We expect the ECB to leave the deposit rate unchanged at 2.0% at the meeting on December 18, in line with consensus and market pricing. Since the last meeting both inflation, growth, and wages have come in stronger than expected by the ECB. The euro area economy grew 0.3% q/q in Q3 compared to 0.0% q/q projected (see chart 1), core inflation is set to average 2.4% y/y in Q4 compared to the 2.2% projection, and wage growth rose to 4.0% y/y in Q3 in contrast to an expected decline to 3.2% by the ECB staff. These positive data surprises combined with the decent PMIs in both October and November support the “good place” assessment of the ECB, thereby reducing the chances of further rate cuts.
The meeting will also unveil new staff projections, including 2028 for the first time. We expect growth forecasts to rise to 1.4% y/y for 2025 (from 1.2%) and 1.1% y/y for 2026 (from 1.0%), with 1.2% for both 2027 and 2028. Inflation is likely to remain largely unchanged, except for a revision to 1.7% y/y for 2027 (from 1.8%) due to the delayed ETS2, with 2028 projected at 2.0% y/y (see chart 2). While growth is likely revised up headline and core inflation is at the same projected below target in both 2026 and 2027, which we believe limits the case for rate hikes by the ECB. We therefore see the ECB holding rates steady at 2.0% in both 2026 and 2027.

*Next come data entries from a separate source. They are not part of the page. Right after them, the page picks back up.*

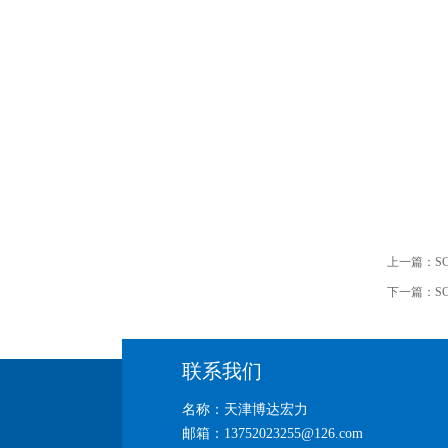
上一篇：
S
下一篇：
S
联系我们
名称：天津博达宏力
邮箱：13752023255@126.com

There is a growing disagreement within the ECB on the rate outlook where Schnabel sees inflation risks tilted to the upside and thereby is “comfortable” with market pricing that the next move will be a hike. This comment combined with stronger than expected wage growth has fueled a significant reprising of the outlook for the ECB, with expectations for cuts next year completely erased and markets now pricing 37bp worth of hikes before 2027 year-end (see chart 3). A push-back against Schnabel’s comments by Villeroy saying he sees “no reason to raise ECB rates soon” and Simkus expecting 2% “at further meetings” has done little to alleviate the pressure in the market.

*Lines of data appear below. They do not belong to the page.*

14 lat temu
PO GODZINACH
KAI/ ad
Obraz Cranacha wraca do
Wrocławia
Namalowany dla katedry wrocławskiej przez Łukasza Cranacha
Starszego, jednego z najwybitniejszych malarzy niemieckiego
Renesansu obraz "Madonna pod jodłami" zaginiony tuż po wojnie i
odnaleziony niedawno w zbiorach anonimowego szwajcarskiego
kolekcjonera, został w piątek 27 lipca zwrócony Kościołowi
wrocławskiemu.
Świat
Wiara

While we have long had a paying bias in the short end of the euro swap curve, we cautiously believe that the magnitude of recent moves is overdone. Yet, we highlight the rise in real rates is due to the expectation of stronger growth and not lower inflation, which means that a pushback from the ECB is less pressing. On the back of this, we believe that Lagarde will signal that they will be on hold for a while, reiterating that the ECB is in a good place, data-dependent, and not pre-committing to a particular rate path. We therefore expect a limited market reaction.